VON HEIKO SCHMITZ UND MARCUS HAMMES - zuletzt aktualisiert: 21.07.2010 - 13:38

Dormagen (NGZ). Für junge Wähler und Politikinteressierte gehören Online-Portale, Blogs und Soziale Netzwerke wie Twitter, YouTube oder Facebook zum Alltag. Die Dormagener Parteien und ihre Akteure nutzen das Internet unterschiedlich.

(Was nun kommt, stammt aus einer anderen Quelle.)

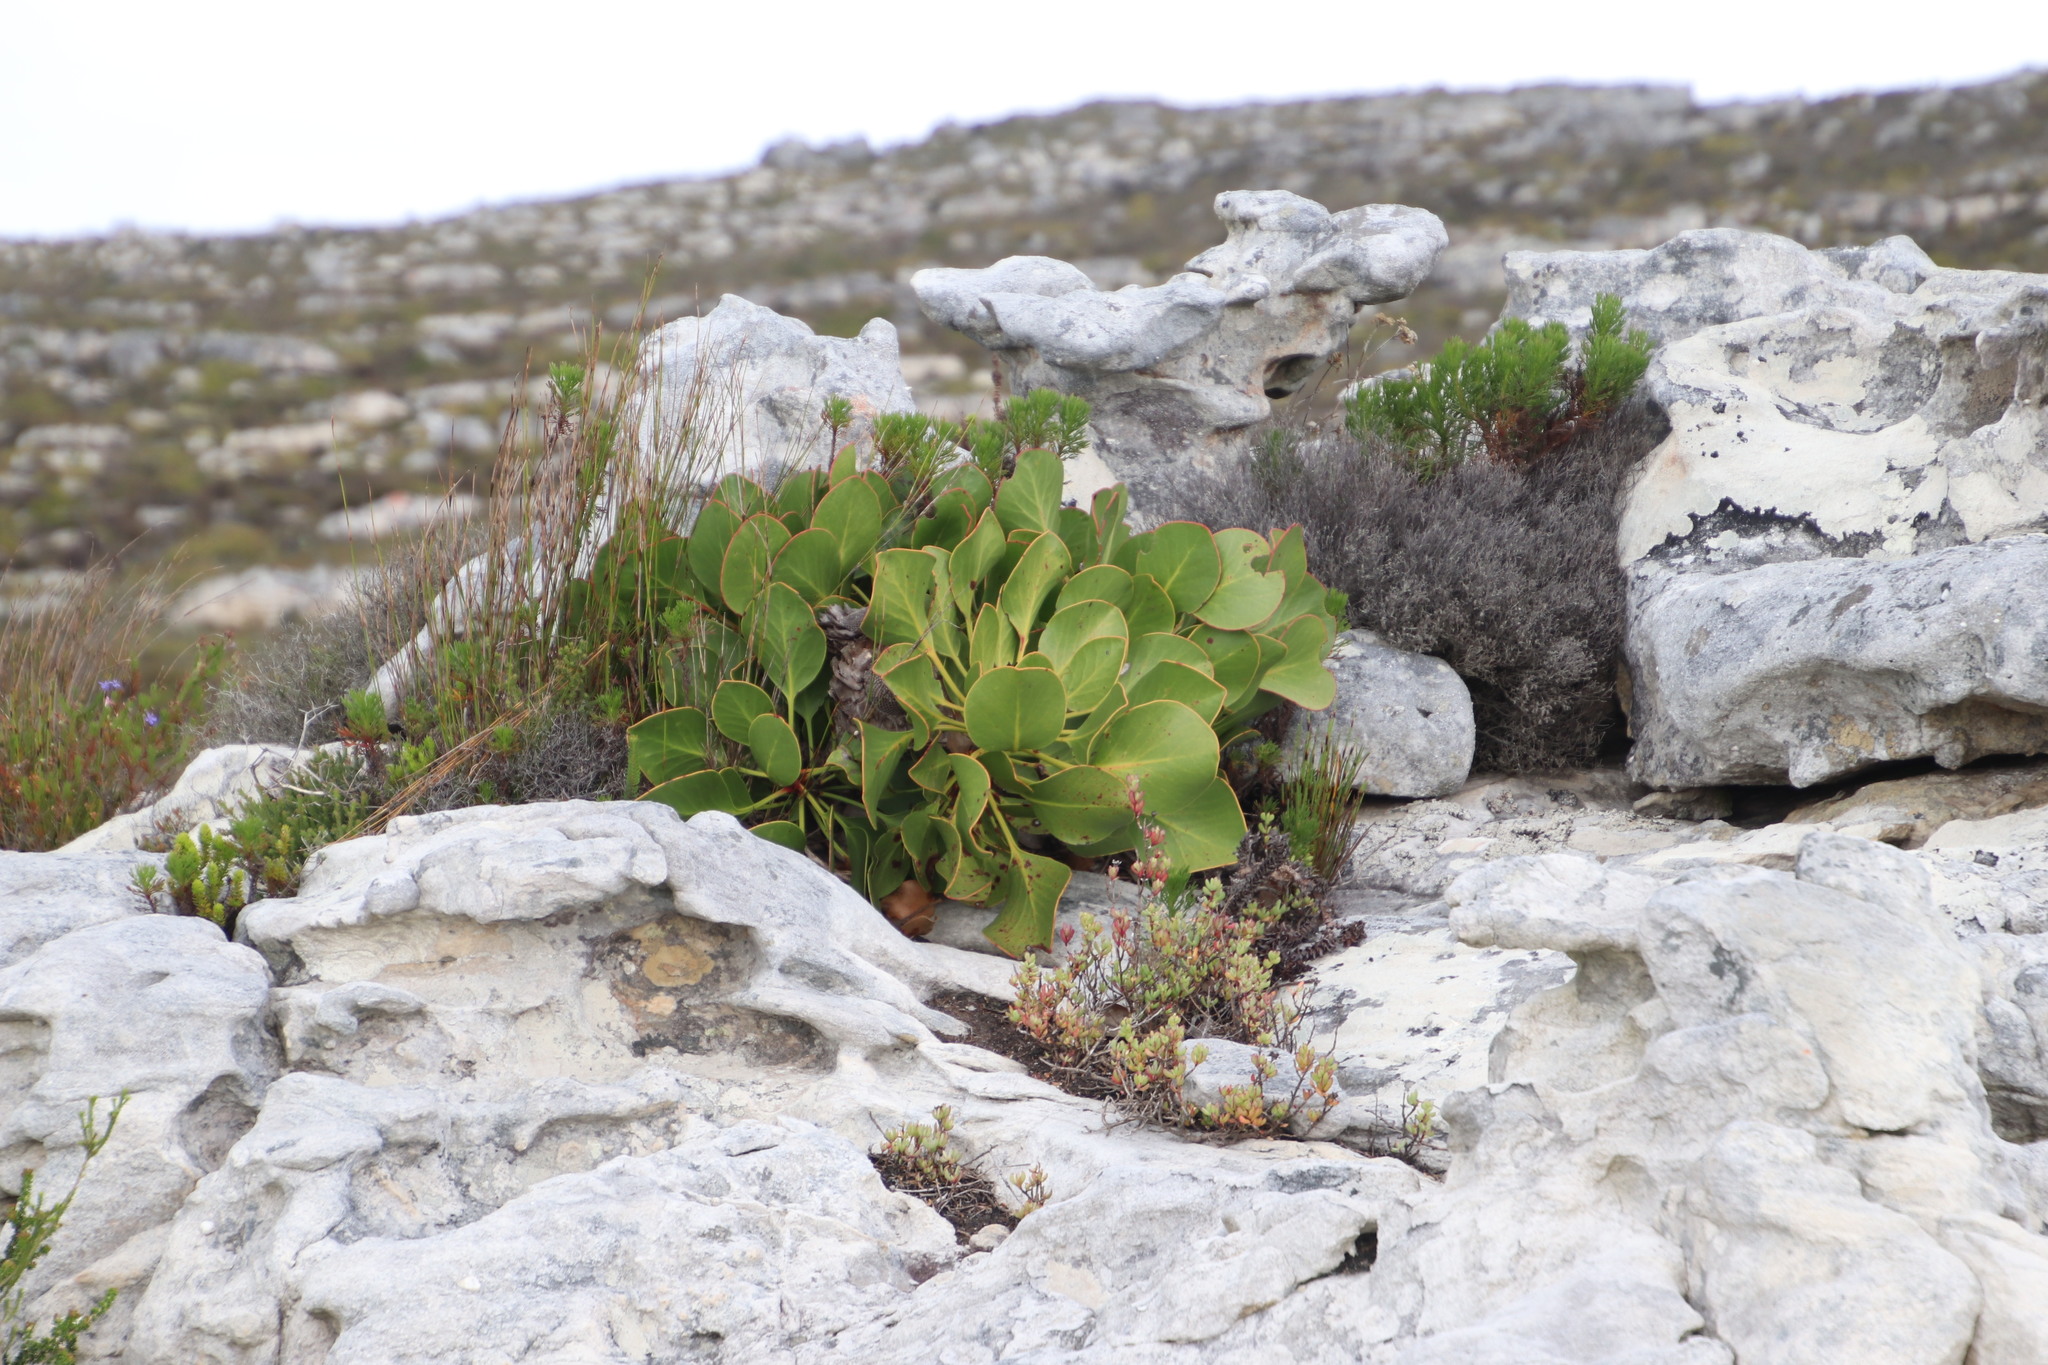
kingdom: Plantae
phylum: Tracheophyta
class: Magnoliopsida
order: Proteales
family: Proteaceae
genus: Protea
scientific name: Protea cynaroides
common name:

Gleich zwei Abgeordnete hatten im Frühling 2009 aus dem Deutschen Bundestag getwittert und damit eine muntere Diskussion entfacht. Ihre Online-Kurznachrichten an die Welt waren brisant, enthielten sie doch das Ergebnis der damaligen Bundespräsidentenwahl. Dass Horst Köhler von der Bundesversammlung wiedergewählt war, twitterte eine CDU-Abgeordnete bereits 15 Minuten vor der offiziellen Verkündung. Professionelle Medien hatten zu diesem Zeitpunkt noch keine Information zum Ausgang der Wahl. Spätestens seitdem ist das so genannte Web 2.0 in aller Munde. Was für junge Wähler und Politikinteressierte mittlerweile zum Alltag gehört, ist für die Parteien und ihre Akteure in Dormagen aber teilweise noch fremd. Die Parteien sind zwar vom Nutzen überzeugt, haben sich den Netzwerken bisher aber kaum angeschlossen. Nach und nach springen jedoch die Jungpolitiker auf den Social-Media-Zug auf.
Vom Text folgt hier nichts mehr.